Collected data
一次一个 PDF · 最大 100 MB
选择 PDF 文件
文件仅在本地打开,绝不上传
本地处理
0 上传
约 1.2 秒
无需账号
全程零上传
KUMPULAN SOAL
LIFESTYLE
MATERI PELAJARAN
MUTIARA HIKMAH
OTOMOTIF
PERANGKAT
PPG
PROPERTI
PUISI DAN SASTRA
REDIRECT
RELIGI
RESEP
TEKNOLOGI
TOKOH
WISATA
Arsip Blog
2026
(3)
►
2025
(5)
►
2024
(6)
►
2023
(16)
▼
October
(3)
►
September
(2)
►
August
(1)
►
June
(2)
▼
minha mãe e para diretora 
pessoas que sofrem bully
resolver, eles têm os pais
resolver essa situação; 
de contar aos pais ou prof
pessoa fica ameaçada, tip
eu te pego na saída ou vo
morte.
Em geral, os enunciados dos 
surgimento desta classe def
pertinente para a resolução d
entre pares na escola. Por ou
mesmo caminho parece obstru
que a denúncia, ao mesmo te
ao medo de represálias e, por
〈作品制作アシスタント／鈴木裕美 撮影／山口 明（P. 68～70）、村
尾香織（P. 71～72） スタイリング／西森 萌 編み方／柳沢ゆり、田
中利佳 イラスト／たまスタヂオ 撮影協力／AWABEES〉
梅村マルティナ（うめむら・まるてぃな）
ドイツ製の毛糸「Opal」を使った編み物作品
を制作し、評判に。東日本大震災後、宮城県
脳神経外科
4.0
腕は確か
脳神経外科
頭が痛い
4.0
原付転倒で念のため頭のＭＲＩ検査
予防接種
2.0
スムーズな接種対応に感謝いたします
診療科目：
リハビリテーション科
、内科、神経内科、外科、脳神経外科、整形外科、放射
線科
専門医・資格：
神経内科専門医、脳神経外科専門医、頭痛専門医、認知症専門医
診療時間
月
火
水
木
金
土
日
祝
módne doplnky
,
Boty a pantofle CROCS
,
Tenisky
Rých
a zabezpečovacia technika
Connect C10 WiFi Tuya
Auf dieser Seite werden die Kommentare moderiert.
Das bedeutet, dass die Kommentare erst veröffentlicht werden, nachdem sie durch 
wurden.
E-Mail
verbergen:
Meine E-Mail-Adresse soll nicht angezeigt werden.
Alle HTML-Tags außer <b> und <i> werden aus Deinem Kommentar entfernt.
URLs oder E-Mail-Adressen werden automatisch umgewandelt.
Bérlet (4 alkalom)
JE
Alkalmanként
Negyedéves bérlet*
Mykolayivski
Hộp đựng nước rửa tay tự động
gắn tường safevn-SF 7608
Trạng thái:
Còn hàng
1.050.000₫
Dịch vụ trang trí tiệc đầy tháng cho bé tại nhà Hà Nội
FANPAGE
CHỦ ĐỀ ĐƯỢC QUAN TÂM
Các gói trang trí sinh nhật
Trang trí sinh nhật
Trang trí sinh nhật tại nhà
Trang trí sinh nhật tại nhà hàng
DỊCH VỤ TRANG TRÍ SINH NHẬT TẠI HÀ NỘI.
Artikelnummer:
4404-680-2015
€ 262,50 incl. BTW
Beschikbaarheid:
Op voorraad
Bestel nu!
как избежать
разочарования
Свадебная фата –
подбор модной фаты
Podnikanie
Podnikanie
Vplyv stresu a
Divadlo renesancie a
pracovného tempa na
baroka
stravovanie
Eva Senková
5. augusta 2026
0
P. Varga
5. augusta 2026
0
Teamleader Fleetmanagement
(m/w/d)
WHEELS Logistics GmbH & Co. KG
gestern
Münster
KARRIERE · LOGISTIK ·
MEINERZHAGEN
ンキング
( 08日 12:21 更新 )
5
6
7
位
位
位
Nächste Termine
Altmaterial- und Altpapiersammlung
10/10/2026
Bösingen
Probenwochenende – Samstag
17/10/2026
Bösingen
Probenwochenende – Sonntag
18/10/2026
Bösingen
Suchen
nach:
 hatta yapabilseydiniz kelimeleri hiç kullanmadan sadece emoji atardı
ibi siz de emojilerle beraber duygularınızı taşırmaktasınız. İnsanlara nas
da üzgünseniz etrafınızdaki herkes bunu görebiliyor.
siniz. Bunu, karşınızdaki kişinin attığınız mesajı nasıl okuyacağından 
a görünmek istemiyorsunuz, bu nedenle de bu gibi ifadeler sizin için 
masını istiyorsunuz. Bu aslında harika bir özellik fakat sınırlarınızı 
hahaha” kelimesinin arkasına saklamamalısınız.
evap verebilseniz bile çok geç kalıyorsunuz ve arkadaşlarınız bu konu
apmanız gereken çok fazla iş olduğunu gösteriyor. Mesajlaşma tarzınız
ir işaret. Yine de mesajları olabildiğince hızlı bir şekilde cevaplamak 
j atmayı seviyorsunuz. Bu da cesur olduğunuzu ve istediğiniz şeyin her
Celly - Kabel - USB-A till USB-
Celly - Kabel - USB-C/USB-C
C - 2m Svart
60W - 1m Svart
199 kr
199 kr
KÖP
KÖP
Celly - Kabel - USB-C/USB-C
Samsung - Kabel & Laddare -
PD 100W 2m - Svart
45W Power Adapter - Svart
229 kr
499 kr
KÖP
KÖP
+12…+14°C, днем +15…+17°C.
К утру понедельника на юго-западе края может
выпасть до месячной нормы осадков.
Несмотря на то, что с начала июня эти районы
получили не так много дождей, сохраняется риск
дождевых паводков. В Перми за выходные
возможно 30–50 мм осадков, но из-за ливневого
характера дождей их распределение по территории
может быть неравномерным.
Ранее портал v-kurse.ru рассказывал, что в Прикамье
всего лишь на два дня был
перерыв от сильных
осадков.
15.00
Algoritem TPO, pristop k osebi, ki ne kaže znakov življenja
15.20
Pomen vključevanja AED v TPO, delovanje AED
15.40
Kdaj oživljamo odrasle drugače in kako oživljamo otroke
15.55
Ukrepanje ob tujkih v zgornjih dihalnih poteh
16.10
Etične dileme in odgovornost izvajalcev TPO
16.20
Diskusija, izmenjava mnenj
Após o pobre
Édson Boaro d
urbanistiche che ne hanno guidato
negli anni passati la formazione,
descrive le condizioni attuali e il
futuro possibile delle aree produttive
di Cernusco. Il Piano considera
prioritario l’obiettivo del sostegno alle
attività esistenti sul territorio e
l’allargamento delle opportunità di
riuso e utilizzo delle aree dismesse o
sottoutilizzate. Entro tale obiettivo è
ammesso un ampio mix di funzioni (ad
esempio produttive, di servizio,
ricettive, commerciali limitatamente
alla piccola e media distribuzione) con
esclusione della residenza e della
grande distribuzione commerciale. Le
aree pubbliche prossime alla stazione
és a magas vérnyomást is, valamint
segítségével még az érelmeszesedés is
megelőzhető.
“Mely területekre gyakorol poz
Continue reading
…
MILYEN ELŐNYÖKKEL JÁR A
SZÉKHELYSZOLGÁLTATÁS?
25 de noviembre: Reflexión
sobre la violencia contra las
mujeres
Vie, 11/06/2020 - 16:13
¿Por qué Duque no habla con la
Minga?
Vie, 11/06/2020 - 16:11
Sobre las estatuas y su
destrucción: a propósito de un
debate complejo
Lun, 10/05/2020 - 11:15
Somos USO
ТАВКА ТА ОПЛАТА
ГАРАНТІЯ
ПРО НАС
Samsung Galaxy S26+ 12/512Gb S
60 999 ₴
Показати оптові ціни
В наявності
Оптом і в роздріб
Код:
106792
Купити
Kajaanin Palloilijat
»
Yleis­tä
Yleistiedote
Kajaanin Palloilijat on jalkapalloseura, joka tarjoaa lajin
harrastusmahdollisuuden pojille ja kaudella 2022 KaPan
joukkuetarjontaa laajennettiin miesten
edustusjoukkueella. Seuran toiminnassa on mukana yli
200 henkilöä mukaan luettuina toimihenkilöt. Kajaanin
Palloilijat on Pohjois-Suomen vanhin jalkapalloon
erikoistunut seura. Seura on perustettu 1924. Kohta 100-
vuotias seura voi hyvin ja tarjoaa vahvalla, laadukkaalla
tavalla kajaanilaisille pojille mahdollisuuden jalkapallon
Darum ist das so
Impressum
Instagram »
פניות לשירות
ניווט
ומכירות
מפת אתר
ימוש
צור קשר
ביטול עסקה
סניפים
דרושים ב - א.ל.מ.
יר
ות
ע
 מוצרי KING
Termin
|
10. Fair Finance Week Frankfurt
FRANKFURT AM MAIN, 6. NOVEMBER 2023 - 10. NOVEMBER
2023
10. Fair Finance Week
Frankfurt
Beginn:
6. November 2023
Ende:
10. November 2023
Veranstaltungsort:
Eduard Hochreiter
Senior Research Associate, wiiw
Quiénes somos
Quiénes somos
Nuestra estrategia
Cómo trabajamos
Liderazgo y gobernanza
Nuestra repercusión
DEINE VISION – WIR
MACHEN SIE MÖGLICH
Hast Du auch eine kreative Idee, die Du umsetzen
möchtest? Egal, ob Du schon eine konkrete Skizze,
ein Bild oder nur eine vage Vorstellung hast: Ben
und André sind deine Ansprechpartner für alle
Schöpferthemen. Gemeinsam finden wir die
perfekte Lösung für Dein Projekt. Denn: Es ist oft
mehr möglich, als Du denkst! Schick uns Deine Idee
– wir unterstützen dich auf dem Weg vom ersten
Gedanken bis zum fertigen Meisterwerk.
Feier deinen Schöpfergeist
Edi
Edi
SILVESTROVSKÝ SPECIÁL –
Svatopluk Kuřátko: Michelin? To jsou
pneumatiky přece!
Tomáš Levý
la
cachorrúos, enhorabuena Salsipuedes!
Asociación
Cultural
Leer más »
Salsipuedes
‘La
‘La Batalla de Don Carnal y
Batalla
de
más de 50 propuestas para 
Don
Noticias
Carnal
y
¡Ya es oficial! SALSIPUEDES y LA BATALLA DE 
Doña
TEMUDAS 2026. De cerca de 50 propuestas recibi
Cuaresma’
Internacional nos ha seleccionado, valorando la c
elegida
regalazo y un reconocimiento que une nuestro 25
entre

■ **Task item**: Can you rewrite the lines of the items, from the very first one through the line containing "a zabezpečovacia technika", as a JSON list of strings, one string per line, with blank lines omitted?

■ **Task output**:
[
  "一次一个 PDF · 最大 100 MB",
  "选择 PDF 文件",
  "文件仅在本地打开,绝不上传",
  "本地处理",
  "0 上传",
  "约 1.2 秒",
  "无需账号",
  "全程零上传",
  "KUMPULAN SOAL",
  "LIFESTYLE",
  "MATERI PELAJARAN",
  "MUTIARA HIKMAH",
  "OTOMOTIF",
  "PERANGKAT",
  "PPG",
  "PROPERTI",
  "PUISI DAN SASTRA",
  "REDIRECT",
  "RELIGI",
  "RESEP",
  "TEKNOLOGI",
  "TOKOH",
  "WISATA",
  "Arsip Blog",
  "2026",
  "(3)",
  "►",
  "2025",
  "(5)",
  "►",
  "2024",
  "(6)",
  "►",
  "2023",
  "(16)",
  "▼",
  "October",
  "(3)",
  "►",
  "September",
  "(2)",
  "►",
  "August",
  "(1)",
  "►",
  "June",
  "(2)",
  "▼",
  "minha mãe e para diretora ",
  "pessoas que sofrem bully",
  "resolver, eles têm os pais",
  "resolver essa situação; ",
  "de contar aos pais ou prof",
  "pessoa fica ameaçada, tip",
  "eu te pego na saída ou vo",
  "morte.",
  "Em geral, os enunciados dos ",
  "surgimento desta classe def",
  "pertinente para a resolução d",
  "entre pares na escola. Por ou",
  "mesmo caminho parece obstru",
  "que a denúncia, ao mesmo te",
  "ao medo de represálias e, por",
  "〈作品制作アシスタント／鈴木裕美 撮影／山口 明（P. 68～70）、村",
  "尾香織（P. 71～72） スタイリング／西森 萌 編み方／柳沢ゆり、田",
  "中利佳 イラスト／たまスタヂオ 撮影協力／AWABEES〉",
  "梅村マルティナ（うめむら・まるてぃな）",
  "ドイツ製の毛糸「Opal」を使った編み物作品",
  "を制作し、評判に。東日本大震災後、宮城県",
  "脳神経外科",
  "4.0",
  "腕は確か",
  "脳神経外科",
  "頭が痛い",
  "4.0",
  "原付転倒で念のため頭のＭＲＩ検査",
  "予防接種",
  "2.0",
  "スムーズな接種対応に感謝いたします",
  "診療科目：",
  "リハビリテーション科",
  "、内科、神経内科、外科、脳神経外科、整形外科、放射",
  "線科",
  "専門医・資格：",
  "神経内科専門医、脳神経外科専門医、頭痛専門医、認知症専門医",
  "診療時間",
  "月",
  "火",
  "水",
  "木",
  "金",
  "土",
  "日",
  "祝",
  "módne doplnky",
  ",",
  "Boty a pantofle CROCS",
  ",",
  "Tenisky",
  "Rých",
  "a zabezpečovacia technika"
]